Aberdeenshire Councillor Paul Johnston highlighted his concerns over Trump's planning application for a luxury golf course development at Menie Estate in a newspaper article.

He felt that the land deal between Aberdeenshire Council and Trump was too generous to the developer and could involve breaches of council policy. Trump was recently granted full planning permission for the project after a public inquiry and intervention by the Scottish Government.

The council accused Johnston of a serious breach of its code of conduct after he wrote that it had offered Trump £5 million of land on which to build homes as part of the planned resort. The controversial claims, made in June, caused outrage and were vehemently denied by council bosses.

Johnston personally referred the matter to the Standards Commission which has now cleared him of any misconduct.

'I feel relieved and very happy that the judgement as to my conduct has been found to be in my favour. I have been cleared. It is clear that the council was wrong to say that I had committed a serious breach of the code when clearly I had not,' said Johnston.

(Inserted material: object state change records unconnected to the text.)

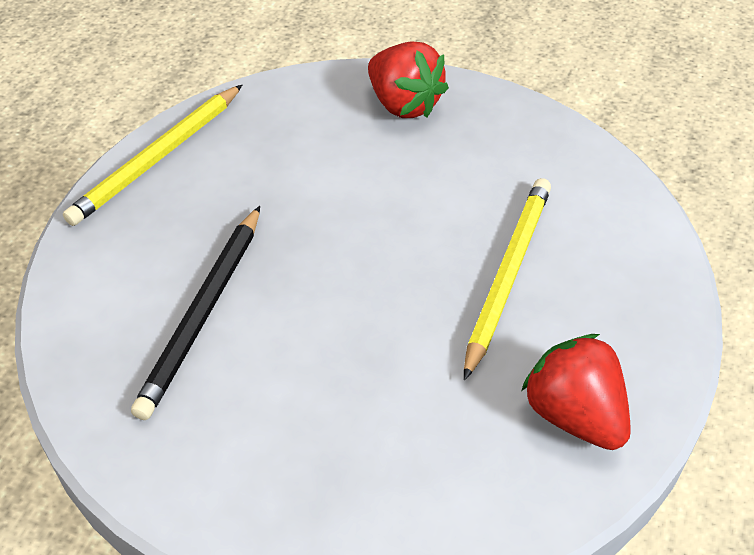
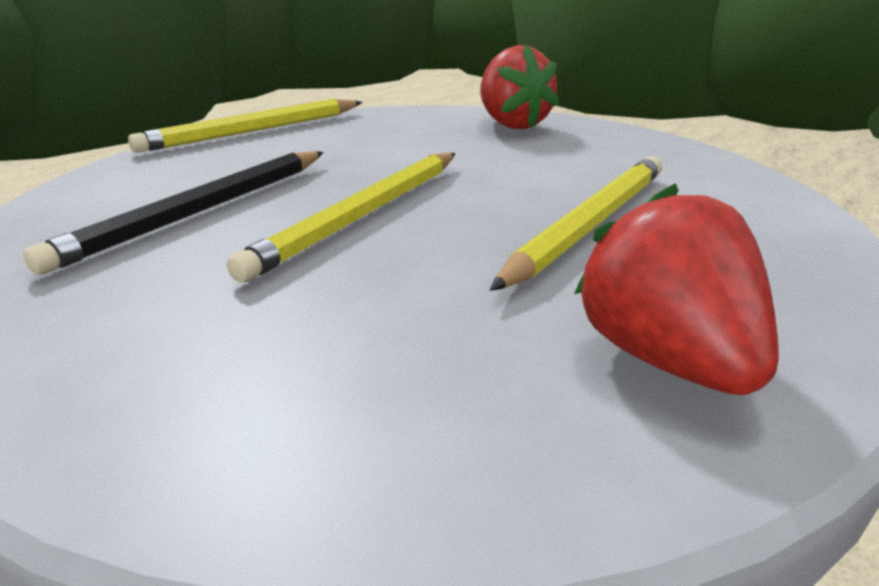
camera: 15 degrees right, 20 degrees down
none -> yellow pencil [227,152,455,282]

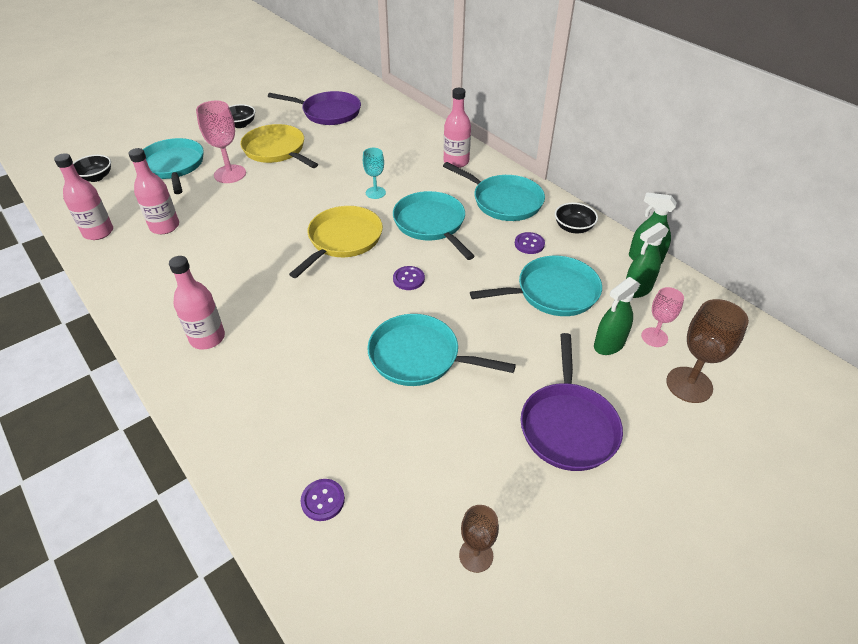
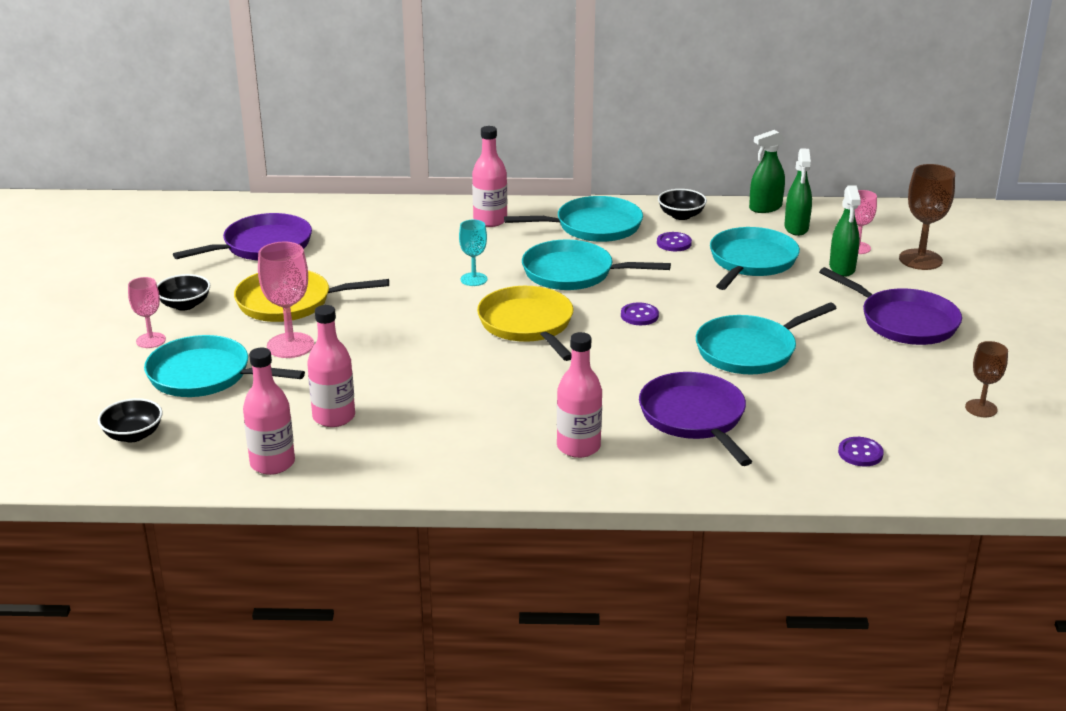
camera: 50 degrees left, 15 degrees down
none -> pink goblet [128,277,166,348]
none -> purple pan [639,372,752,466]

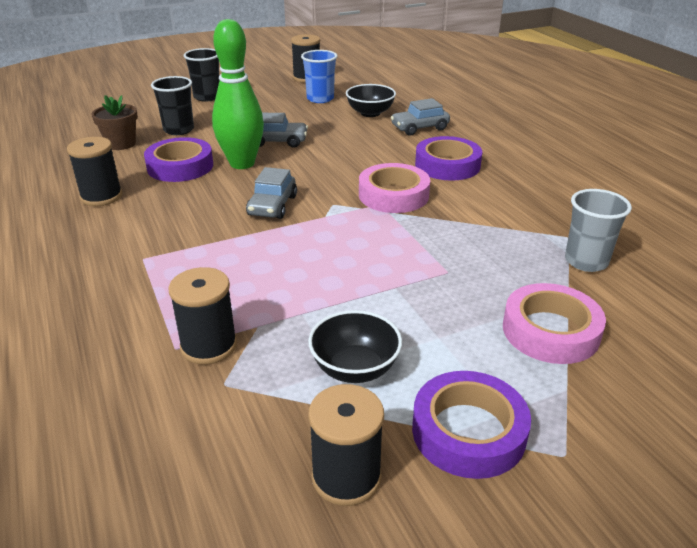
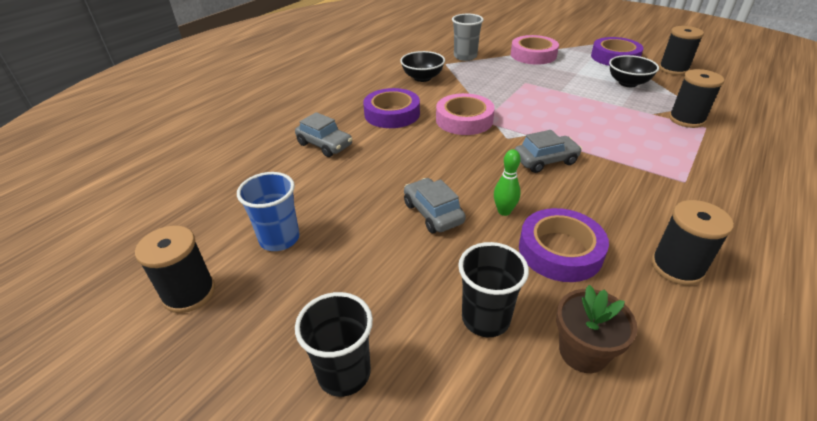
camera: 120 degrees left, 5 degrees up
green bowling pin [212,19,264,169] -> green bowling pin [494,149,521,216], size x0.45
black bowl [346,84,396,117] -> black bowl moved to [400,51,445,82]

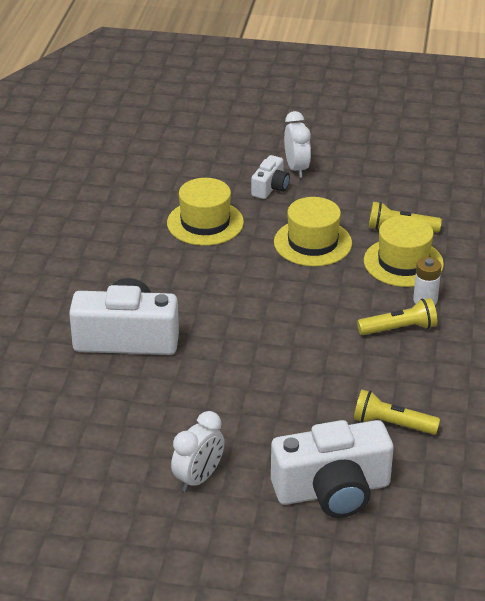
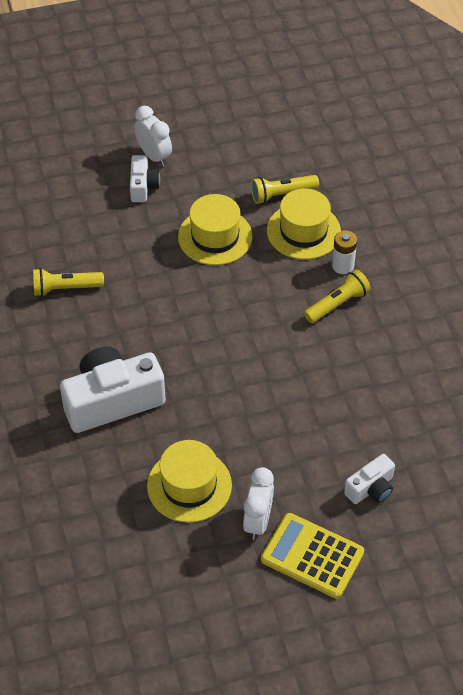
camera: 25 degrees left, 15 degrees up
yellow hat [167,178,244,246] -> yellow hat moved to [147,440,232,523]
white camera [271,420,394,518] -> white camera [344,454,395,504], size x0.51
yellow flashlight [354,390,440,435] -> yellow flashlight moved to [33,268,104,296]
none -> yellow calculator [261,513,364,599]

'My actions were in fact part of me doing my job properly which includes raising questions that need to be raised in relation to issues of major public concern. The judgement raises questions on the Council's process of dealing with planning agreements where they involve the granting of permissions as a condition,' he added.

Critics of the Trump project are now claiming that he is not as committed to the billion pound project as he has pledged after George Sorial, the American tycoon's lawyer, said that work on the championship golf course at Balmedie was proceeding but it would be several years before the houses are built because of the economic downturn.

'The way we envisage it is that the golf course is full speed ahead. With the golf comes a club house and maintenance facilities, then the hotel. The homes could take several years. We can't help but acknowledge the slow-down in the market. We have to sell them, so we're not going to build anything until it feels right,' he said.